HttpNegotiateAuthenticator authenticator =

spy(HttpNegotiateAuthenticator.create(1234, "Dummy_Account"));

doNothing().when(authenticator).nativeSetResult(anyLong(), anyBoolean(), anyString());

You can check that the native methods are called correctly using Mockito.verify etc

C++ unit testing of classes calling Java

If you are testing a C++ class that calls Java methods there is generally no way of stubbing or mocking the Java methods in C++ without significant code changes (e.g. creating a C++ wrapper for the Java methods). C++ unit tests can, however call Java through the JNI. For many cases calling the real Java classes in the tests works fine, however if you need to stub or mock a Java class you can do so by writing an alternative version of it, with the same native interface, and building your tests against that alternative version.
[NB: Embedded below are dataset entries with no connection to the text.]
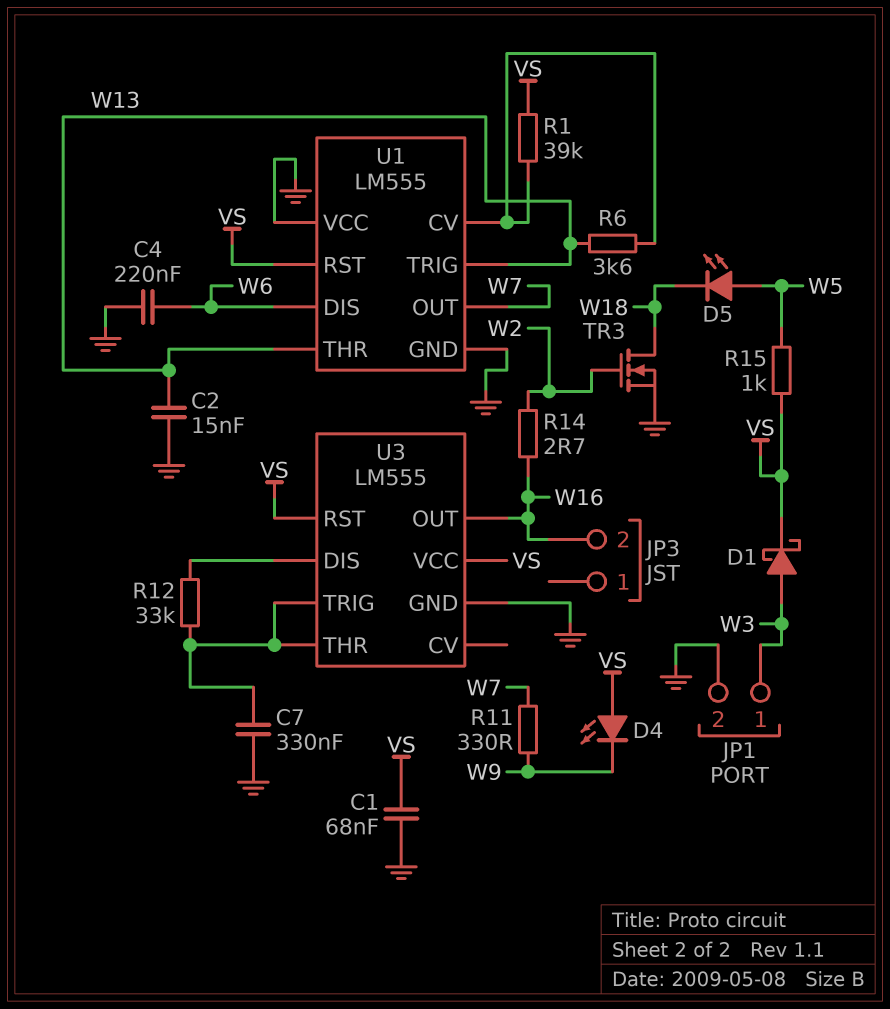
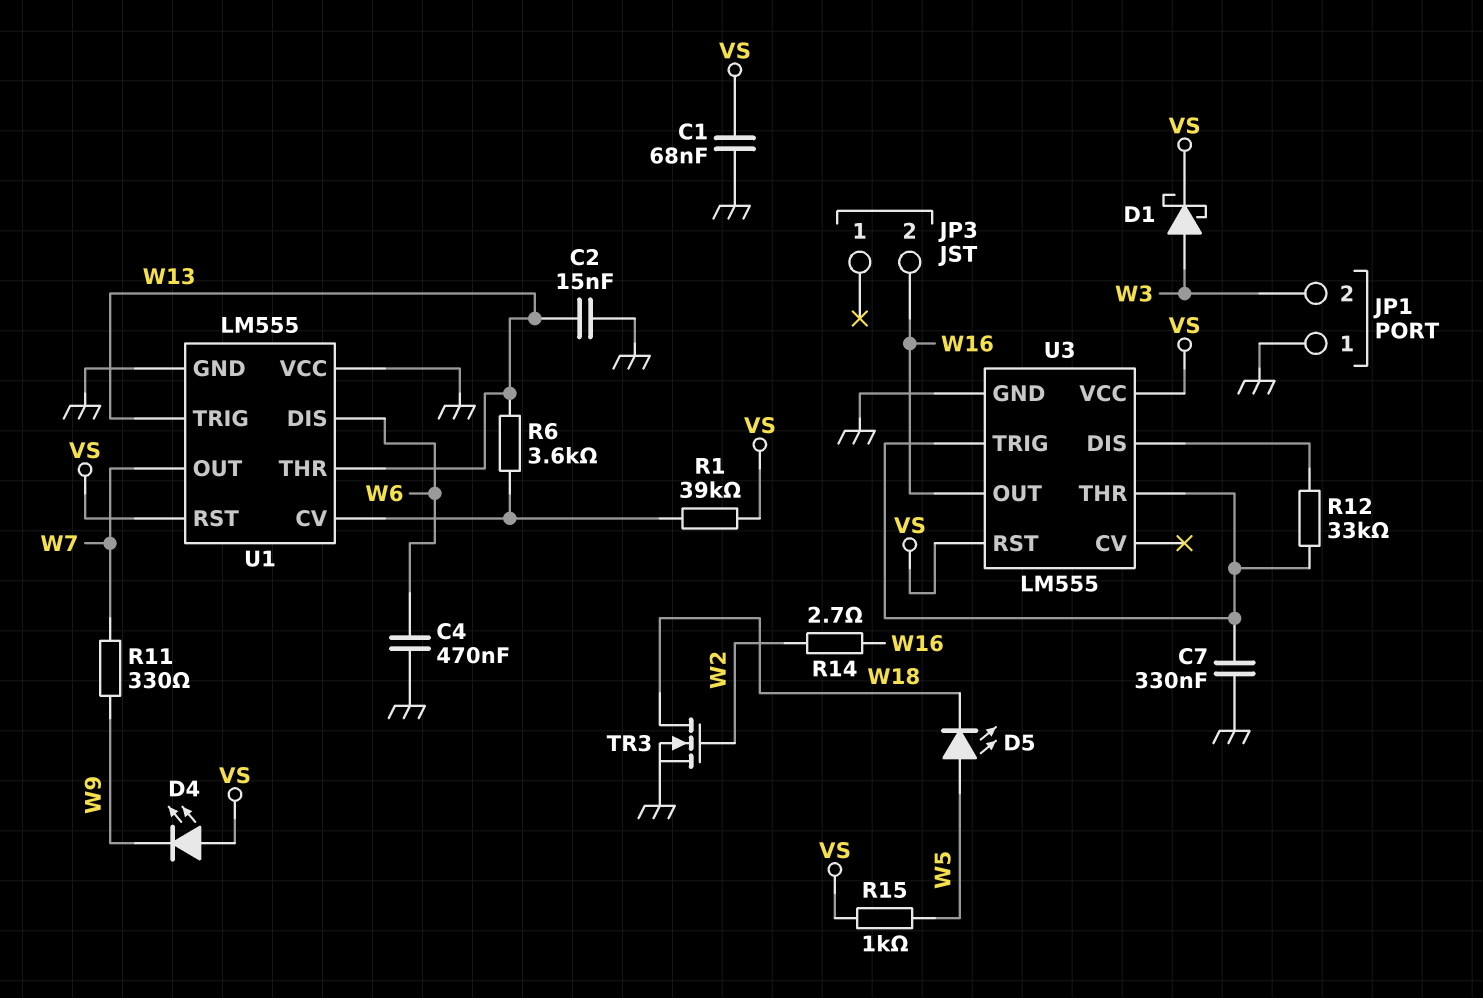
C4: 220nF (GND, W6) -> 470nF (GND, W6)
JP1 pin 1: W3 -> GND
JP1 pin 2: GND -> W3

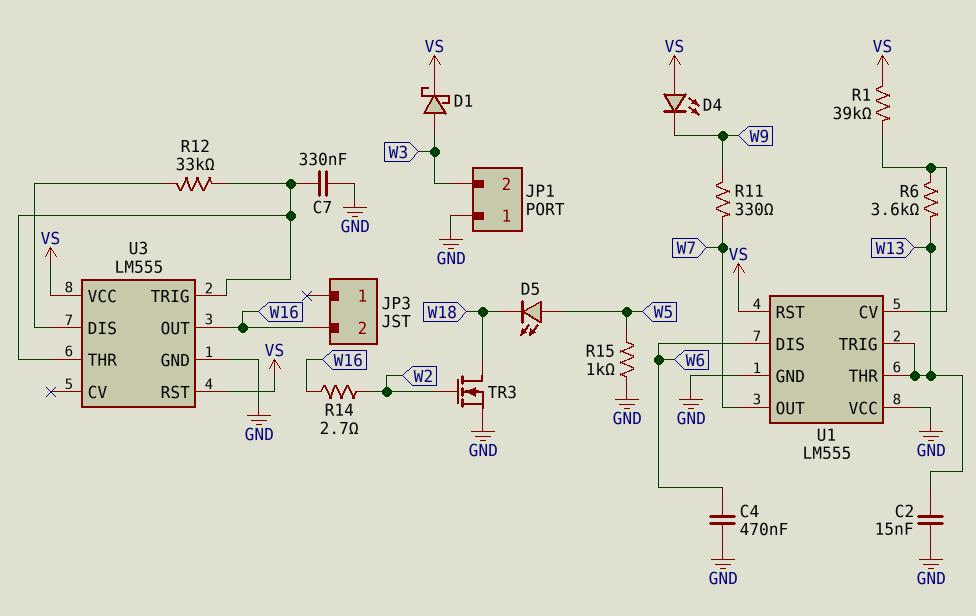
C1: 68nF (GND, VS) -> none
R15: 1k (VS, W5) -> 1k (GND, W5)

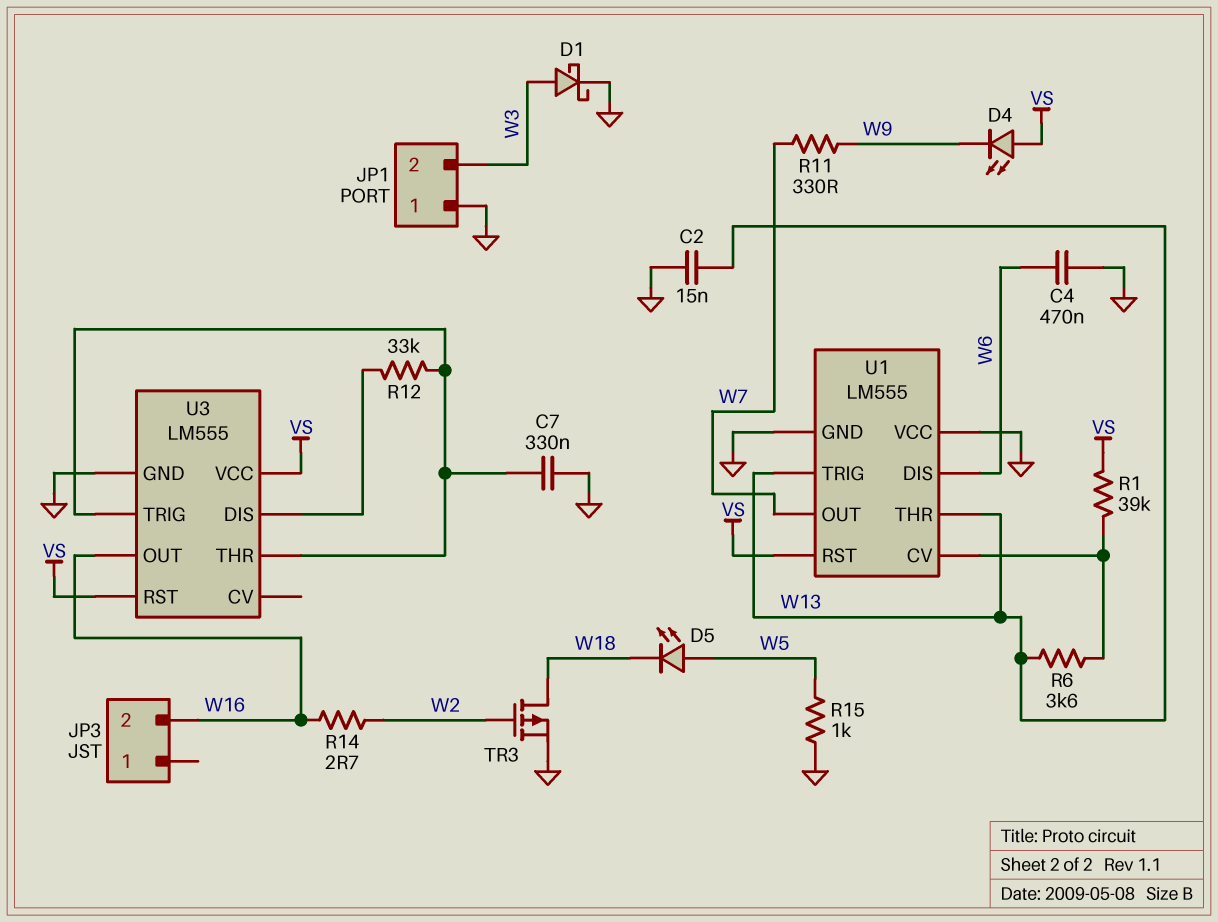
D1: schottky (A W3, K VS) -> schottky (A W3, K GND)
TR3: NMOS (G W2, D W18, S GND) -> PMOS (G W2, D W18, S GND)

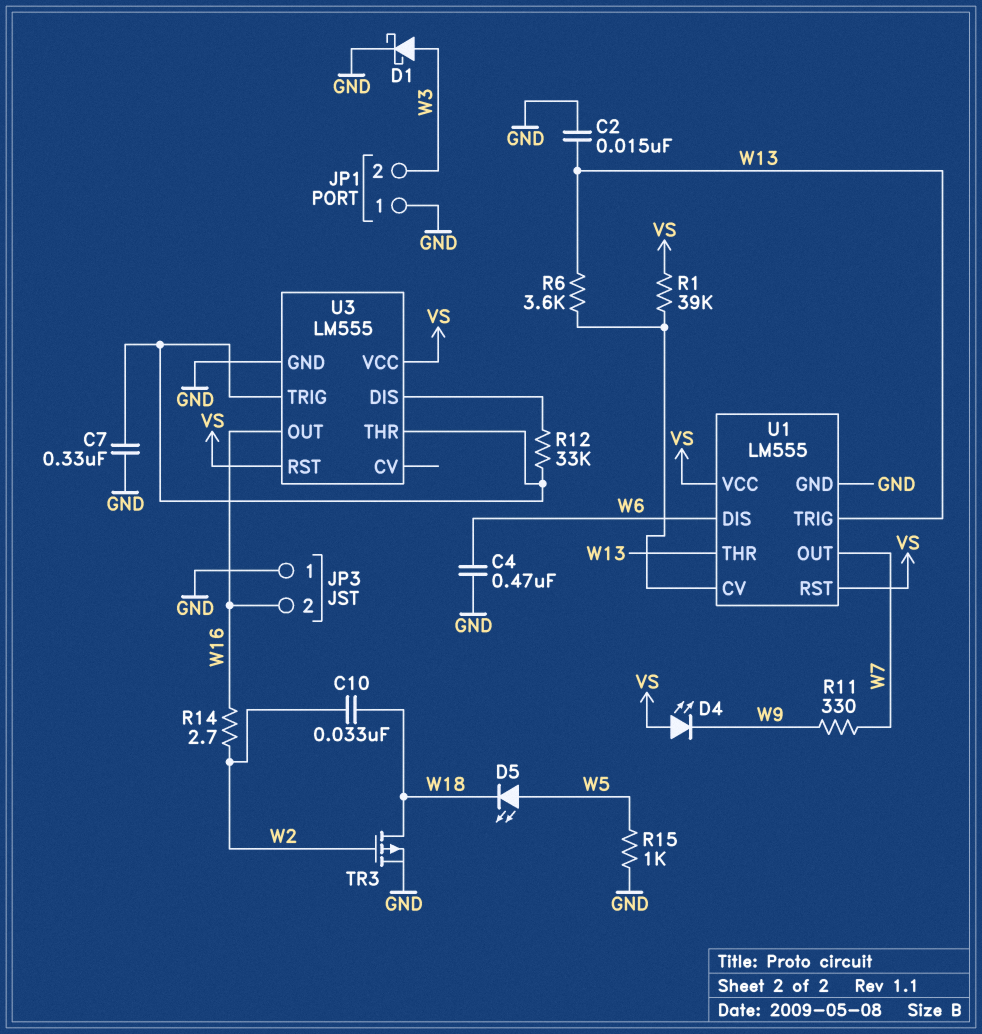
C10: none -> 33nF (W2, W18)
JP3 pin 1: none -> GND
U1 pin VCC: GND -> VS

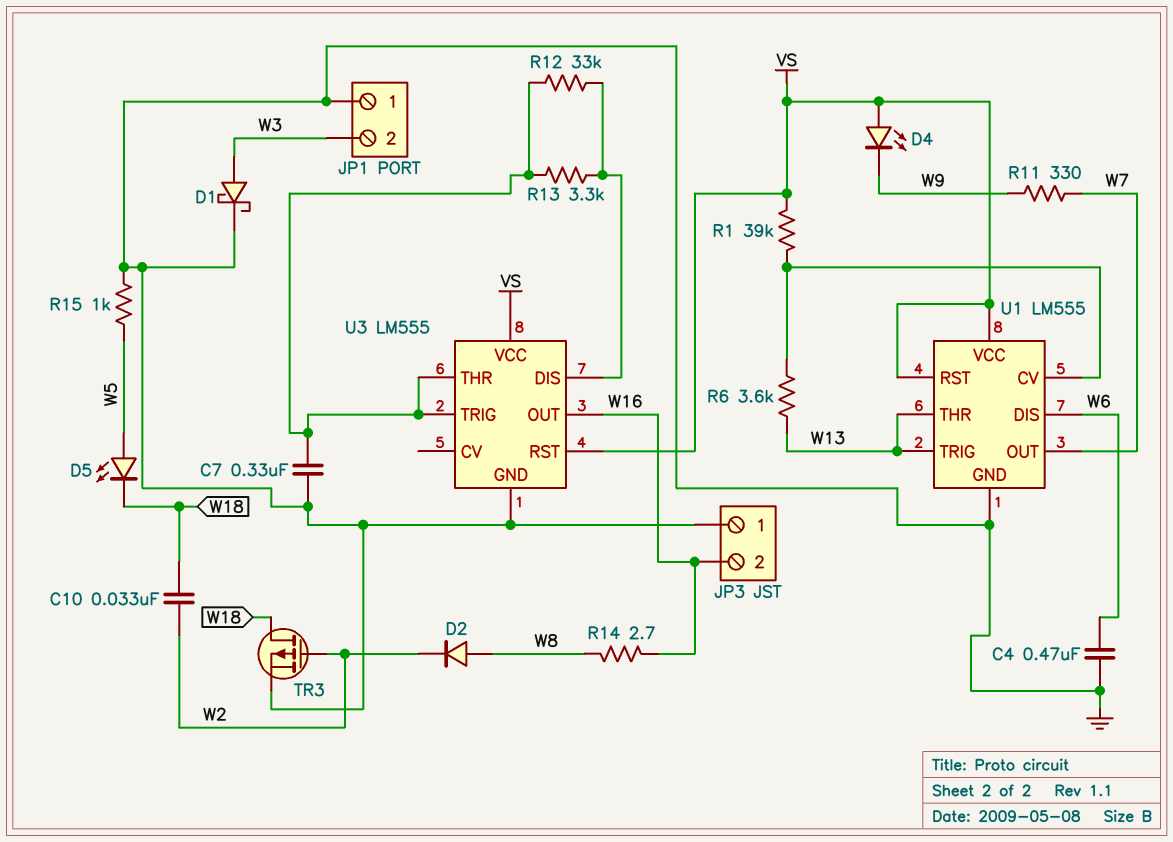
C2: 15nF (GND, W13) -> none
D2: none -> diode (A W8, K W2)
R13: none -> 3.3k (U3/DIS, U3/THR)
R14: 2.7 (W2, W16) -> 2.7 (W8, W16)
One problem that can occur is that certain Android SDK methods (e.g. those of AccountManager) return their results asynchronously through callbacks. These callbacks are called through the Android event loop, so can only be called on a thread that runs an Android Looper. At least some of the unit tests (e.g. the net_unittests) run on a thread that does not call the Android looper within their message loop's Run() method. One possible solution to this is to:

  1. Create a new Java thread with a Looper.
  2. Use ThreadUtils.setUiThread to tell Chrome that this is the UI thread.
  3. Run your test on the original thread, calling its Run method as appropriate. The test's Run loop should be terminated through a call to Quit once the result has been returned to the C++ code.

base::StartTestUiThreadLooper will start such a dummy UI thread.